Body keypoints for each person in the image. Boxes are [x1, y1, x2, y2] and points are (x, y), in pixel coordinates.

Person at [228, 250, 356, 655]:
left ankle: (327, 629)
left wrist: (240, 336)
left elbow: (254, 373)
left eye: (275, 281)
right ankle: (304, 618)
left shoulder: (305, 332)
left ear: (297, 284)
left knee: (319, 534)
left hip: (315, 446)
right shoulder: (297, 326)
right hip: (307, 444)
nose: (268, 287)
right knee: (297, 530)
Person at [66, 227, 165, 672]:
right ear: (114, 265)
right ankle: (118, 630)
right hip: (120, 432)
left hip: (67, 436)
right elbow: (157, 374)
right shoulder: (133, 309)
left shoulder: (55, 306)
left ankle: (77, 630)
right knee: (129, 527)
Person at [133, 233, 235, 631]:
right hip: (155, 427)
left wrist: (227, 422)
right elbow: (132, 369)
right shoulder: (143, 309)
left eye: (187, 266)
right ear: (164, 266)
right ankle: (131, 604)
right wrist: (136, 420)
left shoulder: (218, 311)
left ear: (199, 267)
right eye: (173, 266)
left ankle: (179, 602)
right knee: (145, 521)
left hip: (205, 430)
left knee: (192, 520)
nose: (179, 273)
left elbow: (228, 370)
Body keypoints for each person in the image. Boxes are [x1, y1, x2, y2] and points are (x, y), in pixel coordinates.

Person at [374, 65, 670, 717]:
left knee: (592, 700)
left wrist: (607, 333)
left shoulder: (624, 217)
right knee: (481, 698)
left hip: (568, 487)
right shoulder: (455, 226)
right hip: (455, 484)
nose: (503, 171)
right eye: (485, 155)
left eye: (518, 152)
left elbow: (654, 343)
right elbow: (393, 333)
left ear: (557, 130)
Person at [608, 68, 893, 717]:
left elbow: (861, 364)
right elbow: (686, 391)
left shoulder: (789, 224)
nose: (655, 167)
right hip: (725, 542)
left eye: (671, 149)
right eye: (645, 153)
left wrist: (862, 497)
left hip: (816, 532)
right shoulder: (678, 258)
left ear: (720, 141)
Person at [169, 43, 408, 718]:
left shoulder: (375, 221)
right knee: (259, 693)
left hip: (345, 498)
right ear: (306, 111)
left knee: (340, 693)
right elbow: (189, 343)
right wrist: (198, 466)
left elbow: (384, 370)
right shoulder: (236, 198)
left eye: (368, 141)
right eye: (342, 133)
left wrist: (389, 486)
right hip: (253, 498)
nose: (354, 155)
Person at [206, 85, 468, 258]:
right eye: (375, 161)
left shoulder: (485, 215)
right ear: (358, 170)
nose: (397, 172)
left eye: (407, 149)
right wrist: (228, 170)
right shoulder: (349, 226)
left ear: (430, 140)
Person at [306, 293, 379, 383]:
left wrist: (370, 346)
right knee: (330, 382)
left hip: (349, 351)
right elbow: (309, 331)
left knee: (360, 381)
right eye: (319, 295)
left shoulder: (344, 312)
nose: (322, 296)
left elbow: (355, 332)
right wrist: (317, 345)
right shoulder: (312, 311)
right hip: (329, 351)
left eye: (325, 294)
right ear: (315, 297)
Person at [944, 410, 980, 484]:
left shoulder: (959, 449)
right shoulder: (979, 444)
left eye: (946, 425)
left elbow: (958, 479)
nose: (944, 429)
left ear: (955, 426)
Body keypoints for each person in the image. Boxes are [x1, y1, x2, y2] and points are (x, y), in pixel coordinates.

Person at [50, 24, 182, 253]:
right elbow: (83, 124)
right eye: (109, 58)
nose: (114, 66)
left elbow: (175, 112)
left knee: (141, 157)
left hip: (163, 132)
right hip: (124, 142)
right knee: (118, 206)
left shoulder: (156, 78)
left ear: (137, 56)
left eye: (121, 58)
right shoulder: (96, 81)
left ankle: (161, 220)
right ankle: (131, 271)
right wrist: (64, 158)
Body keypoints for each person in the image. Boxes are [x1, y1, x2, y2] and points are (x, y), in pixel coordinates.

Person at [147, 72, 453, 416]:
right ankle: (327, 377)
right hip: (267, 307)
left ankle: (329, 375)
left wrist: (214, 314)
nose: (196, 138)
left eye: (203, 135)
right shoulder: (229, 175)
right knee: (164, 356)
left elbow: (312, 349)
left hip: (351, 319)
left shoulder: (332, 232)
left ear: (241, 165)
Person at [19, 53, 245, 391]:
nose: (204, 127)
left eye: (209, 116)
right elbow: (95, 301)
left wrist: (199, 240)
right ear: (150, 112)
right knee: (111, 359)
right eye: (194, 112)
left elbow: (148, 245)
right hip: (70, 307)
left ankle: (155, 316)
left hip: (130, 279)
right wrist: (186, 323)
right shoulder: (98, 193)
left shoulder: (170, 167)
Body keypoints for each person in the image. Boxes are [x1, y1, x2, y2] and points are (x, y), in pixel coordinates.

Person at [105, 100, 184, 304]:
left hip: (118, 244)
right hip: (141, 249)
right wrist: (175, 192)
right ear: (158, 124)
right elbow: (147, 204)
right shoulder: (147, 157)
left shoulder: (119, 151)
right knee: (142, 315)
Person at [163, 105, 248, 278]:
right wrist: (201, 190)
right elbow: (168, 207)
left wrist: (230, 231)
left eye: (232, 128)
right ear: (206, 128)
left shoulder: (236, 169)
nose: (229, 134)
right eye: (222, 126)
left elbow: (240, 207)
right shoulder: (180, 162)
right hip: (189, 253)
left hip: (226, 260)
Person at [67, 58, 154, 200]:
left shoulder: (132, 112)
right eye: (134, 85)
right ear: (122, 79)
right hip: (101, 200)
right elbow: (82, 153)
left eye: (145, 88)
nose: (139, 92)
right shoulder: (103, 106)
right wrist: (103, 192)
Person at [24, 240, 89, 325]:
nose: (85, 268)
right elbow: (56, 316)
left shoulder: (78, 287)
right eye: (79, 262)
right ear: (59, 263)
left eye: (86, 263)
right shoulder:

> Instructions to follow: Output the whole listing exactly.

> Answer area:
Body keypoints for each person in the image. Boxes are [x1, y1, x2, y2] and points are (x, y), in pixel coordinates.

Person at [228, 250, 356, 655]:
left ankle: (327, 629)
left wrist: (240, 336)
left elbow: (254, 373)
left eye: (275, 281)
right ankle: (304, 618)
left shoulder: (305, 332)
left ear: (297, 284)
left knee: (319, 534)
left hip: (315, 446)
right shoulder: (297, 326)
right hip: (307, 444)
nose: (268, 287)
right knee: (297, 530)
Person at [66, 227, 165, 672]:
right ear: (114, 265)
right ankle: (118, 630)
right hip: (120, 432)
left hip: (67, 436)
right elbow: (157, 374)
right shoulder: (133, 309)
left shoulder: (55, 306)
left ankle: (77, 630)
right knee: (129, 527)
Person at [133, 233, 235, 631]:
right hip: (155, 427)
left wrist: (227, 422)
right elbow: (132, 369)
right shoulder: (143, 309)
left eye: (187, 266)
right ear: (164, 266)
right ankle: (131, 604)
right wrist: (136, 420)
left shoulder: (218, 311)
left ear: (199, 267)
right eye: (173, 266)
left ankle: (179, 602)
right knee: (145, 521)
left hip: (205, 430)
left knee: (192, 520)
nose: (179, 273)
left elbow: (228, 370)
Body keypoints for each person in the image. Boxes are [x1, y1, x2, y2] and points are (x, y), in pixel coordinates.

Person at [374, 65, 670, 717]:
left knee: (592, 700)
left wrist: (607, 333)
left shoulder: (624, 217)
right knee: (481, 698)
left hip: (568, 487)
right shoulder: (455, 226)
right hip: (455, 484)
nose: (503, 171)
right eye: (485, 155)
left eye: (518, 152)
left elbow: (654, 343)
right elbow: (393, 333)
left ear: (557, 130)
Person at [608, 68, 893, 717]:
left elbow: (861, 364)
right elbow: (686, 391)
left shoulder: (789, 224)
nose: (655, 167)
right hip: (725, 542)
left eye: (671, 149)
right eye: (645, 153)
left wrist: (862, 497)
left hip: (816, 532)
right shoulder: (678, 258)
left ear: (720, 141)
Person at [169, 43, 408, 718]:
left shoulder: (375, 221)
right knee: (259, 693)
left hip: (345, 498)
right ear: (306, 111)
left knee: (340, 693)
right elbow: (189, 343)
right wrist: (198, 466)
left elbow: (384, 370)
right shoulder: (236, 198)
left eye: (368, 141)
right eye: (342, 133)
left wrist: (389, 486)
right hip: (253, 498)
nose: (354, 155)
Person at [206, 85, 468, 258]:
right eye: (375, 161)
left shoulder: (485, 215)
right ear: (358, 170)
nose: (397, 172)
left eye: (407, 149)
right wrist: (228, 170)
right shoulder: (349, 226)
left ear: (430, 140)
Person at [306, 293, 379, 383]:
left wrist: (370, 346)
right knee: (330, 382)
left hip: (349, 351)
right elbow: (309, 331)
left knee: (360, 381)
right eye: (319, 295)
left shoulder: (344, 312)
nose: (322, 296)
left elbow: (355, 332)
right wrist: (317, 345)
right shoulder: (312, 311)
right hip: (329, 351)
left eye: (325, 294)
right ear: (315, 297)
Person at [944, 410, 980, 484]:
left shoulder: (959, 449)
right shoulder: (979, 444)
left eye: (946, 425)
left elbow: (958, 479)
nose: (944, 429)
left ear: (955, 426)
Body keypoints for each person in the image. Boxes are [x1, y1, x2, y2] and points are (x, y), in pixel coordinates.

Person at [50, 24, 182, 253]:
right elbow: (83, 124)
right eye: (109, 58)
nose: (114, 66)
left elbow: (175, 112)
left knee: (141, 157)
left hip: (163, 132)
right hip: (124, 142)
right knee: (118, 206)
left shoulder: (156, 78)
left ear: (137, 56)
left eye: (121, 58)
right shoulder: (96, 81)
left ankle: (161, 220)
right ankle: (131, 271)
right wrist: (64, 158)
Body keypoints for each person in the image. Boxes are [x1, y1, x2, y2] and points are (x, y), in pixel coordinates.

Person at [147, 72, 453, 416]:
right ankle: (327, 377)
right hip: (267, 307)
left ankle: (329, 375)
left wrist: (214, 314)
nose: (196, 138)
left eye: (203, 135)
right shoulder: (229, 175)
right knee: (164, 356)
left elbow: (312, 349)
left hip: (351, 319)
left shoulder: (332, 232)
left ear: (241, 165)
Person at [19, 53, 245, 391]:
nose: (204, 127)
left eye: (209, 116)
right elbow: (95, 301)
left wrist: (199, 240)
right ear: (150, 112)
right knee: (111, 359)
right eye: (194, 112)
left elbow: (148, 245)
right hip: (70, 307)
left ankle: (155, 316)
left hip: (130, 279)
right wrist: (186, 323)
right shoulder: (98, 193)
left shoulder: (170, 167)
Body keypoints for each person in the image. Boxes are [x1, y1, x2, y2] and points are (x, y), in pixel coordinates.

Person at [105, 100, 184, 304]:
left hip: (118, 244)
right hip: (141, 249)
right wrist: (175, 192)
right ear: (158, 124)
right elbow: (147, 204)
right shoulder: (147, 157)
left shoulder: (119, 151)
right knee: (142, 315)
Person at [163, 105, 248, 278]:
right wrist: (201, 190)
right elbow: (168, 207)
left wrist: (230, 231)
left eye: (232, 128)
right ear: (206, 128)
left shoulder: (236, 169)
nose: (229, 134)
right eye: (222, 126)
left elbow: (240, 207)
right shoulder: (180, 162)
right hip: (189, 253)
left hip: (226, 260)
Person at [67, 58, 154, 200]:
left shoulder: (132, 112)
right eye: (134, 85)
right ear: (122, 79)
right hip: (101, 200)
right elbow: (82, 153)
left eye: (145, 88)
nose: (139, 92)
right shoulder: (103, 106)
right wrist: (103, 192)
Person at [24, 240, 89, 325]:
nose: (85, 268)
right elbow: (56, 316)
left shoulder: (78, 287)
right eye: (79, 262)
right ear: (59, 263)
left eye: (86, 263)
right shoulder:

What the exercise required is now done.